Re: [PATCH 24/28] xfs: reclaim inodes from the LRU

From: Brian Foster
Date: Wed Nov 06 2019 - 12:21:17 EST


On Fri, Nov 01, 2019 at 10:46:14AM +1100, Dave Chinner wrote:
> From: Dave Chinner <dchinner@xxxxxxxxxx>
>
> Replace the AG radix tree walking reclaim code with a list_lru
> walker, giving us both node-aware and memcg-aware inode reclaim
> at the XFS level. This requires adding an inode isolation function to
> determine if the inode can be reclaim, and a list walker to
> dispose of the inodes that were isolated.
>
> We want the isolation function to be non-blocking. If we can't
> grab an inode then we either skip it or rotate it. If it's clean
> then we skip it, if it's dirty then we rotate to give it time to be
> cleaned before it is scanned again.
>
> This congregates the dirty inodes at the tail of the LRU, which
> means that if we start hitting a majority of dirty inodes either
> there are lots of unlinked inodes in the reclaim list or we've
> reclaimed all the clean inodes and we're looped back on the dirty
> inodes. Either way, this is an indication we should tell kswapd to
> back off.
>
> The non-blocking isolation function introduces a complexity for the
> filesystem shutdown case. When the filesystem is shut down, we want
> to free the inode even if it is dirty, and this may require
> blocking. We already hold the locks needed to do this blocking, so
> what we do is that we leave inodes locked - both the ILOCK and the
> flush lock - while they are sitting on the dispose list to be freed
> after the LRU walk completes. This allows us to process the
> shutdown state outside the LRU walk where we can block safely.
>
> Because we now are reclaiming inodes from the context that it needs
> memory in (memcg and/or node), direct reclaim throttling within the
> high level reclaim code in now much more effective. Hence we don't
> wait on IO for either kswapd or direct reclaim.
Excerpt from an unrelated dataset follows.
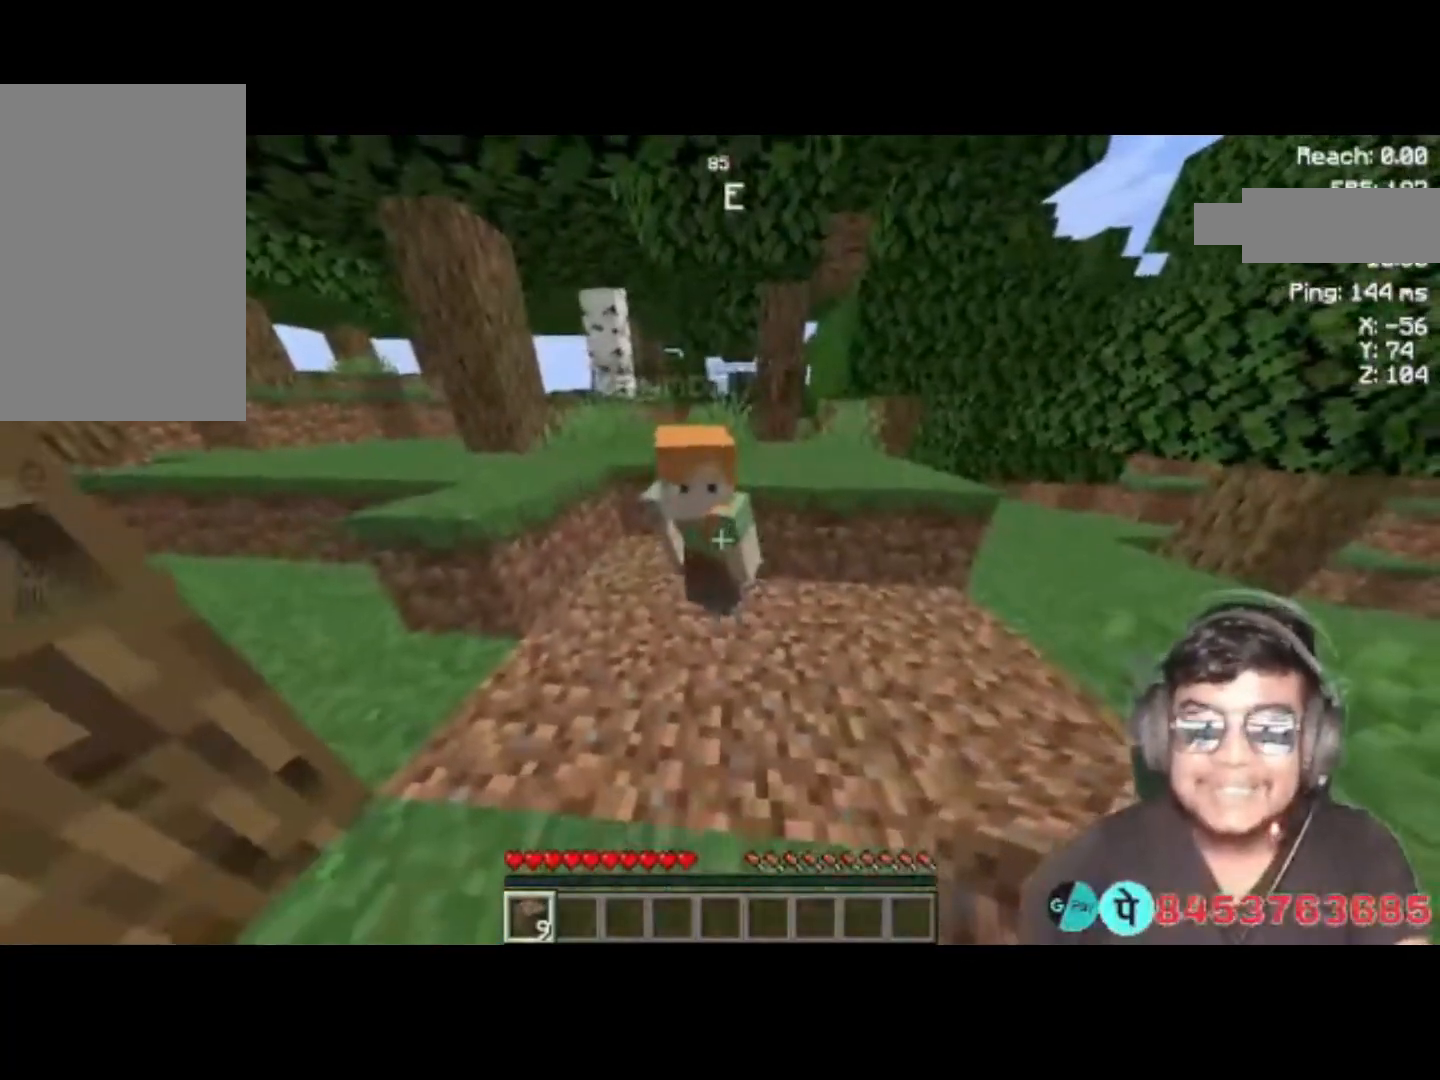
{"keys": ["w"], "events": [[433, "w", "down"]]}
However, we have to
> tell kswapd to back off if we start hitting too many dirty inodes.
> This implies we've wrapped around the LRU and don't have many clean
> inodes left to reclaim, so it needs to wait a while for the AIL
> pushing to clean some of the remaining reclaimable inodes.
>
> Keep in mind we don't have to care about inode lock order or
> blocking with inode locks held here because a) we are using
> trylocks, and b) once marked with XFS_IRECLAIM they can't be found
> via the LRU and inode cache lookups will abort and retry. Hence
> nobody will try to lock them in any other context that might also be
> holding other inode locks.
>
> Also convert xfs_reclaim_all_inodes() to use a LRU walk to free all
> the reclaimable inodes in the filesystem.
>
> Signed-off-by: Dave Chinner <dchinner@xxxxxxxxxx>
> ---

Looks fundamentally sane. Some logic quibbles..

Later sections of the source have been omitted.